▶ Records:
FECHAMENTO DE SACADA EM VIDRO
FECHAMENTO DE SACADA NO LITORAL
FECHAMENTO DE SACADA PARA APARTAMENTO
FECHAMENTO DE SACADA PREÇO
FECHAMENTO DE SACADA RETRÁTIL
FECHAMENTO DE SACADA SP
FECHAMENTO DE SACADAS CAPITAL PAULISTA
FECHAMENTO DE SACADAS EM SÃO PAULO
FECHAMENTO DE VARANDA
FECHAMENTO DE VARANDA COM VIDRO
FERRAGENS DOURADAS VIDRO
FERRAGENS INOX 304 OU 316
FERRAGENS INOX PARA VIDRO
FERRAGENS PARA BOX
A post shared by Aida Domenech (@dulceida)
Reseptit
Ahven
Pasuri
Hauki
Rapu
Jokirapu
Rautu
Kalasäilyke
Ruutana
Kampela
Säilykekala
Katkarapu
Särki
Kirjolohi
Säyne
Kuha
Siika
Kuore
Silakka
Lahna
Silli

* * *

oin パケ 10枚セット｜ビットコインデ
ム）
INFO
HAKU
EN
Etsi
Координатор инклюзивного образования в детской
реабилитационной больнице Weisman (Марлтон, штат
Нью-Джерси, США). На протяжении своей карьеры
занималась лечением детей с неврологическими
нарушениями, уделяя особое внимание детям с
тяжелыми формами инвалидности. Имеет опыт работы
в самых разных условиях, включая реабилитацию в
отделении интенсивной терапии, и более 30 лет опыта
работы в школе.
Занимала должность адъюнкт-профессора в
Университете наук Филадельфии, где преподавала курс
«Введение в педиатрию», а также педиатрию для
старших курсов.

▶ Problem requirements: Please copy the rows word for word, starting at the line that contains "oin パケ 10枚セット｜ビットコインデ" and ending at the line that contains "Занимала должность адъюнкт-профессора в", with both of those lines included.

▶ Task answer:
oin パケ 10枚セット｜ビットコインデ
ム）
INFO
HAKU
EN
Etsi
Координатор инклюзивного образования в детской
реабилитационной больнице Weisman (Марлтон, штат
Нью-Джерси, США). На протяжении своей карьеры
занималась лечением детей с неврологическими
нарушениями, уделяя особое внимание детям с
тяжелыми формами инвалидности. Имеет опыт работы
в самых разных условиях, включая реабилитацию в
отделении интенсивной терапии, и более 30 лет опыта
работы в школе.
Занимала должность адъюнкт-профессора в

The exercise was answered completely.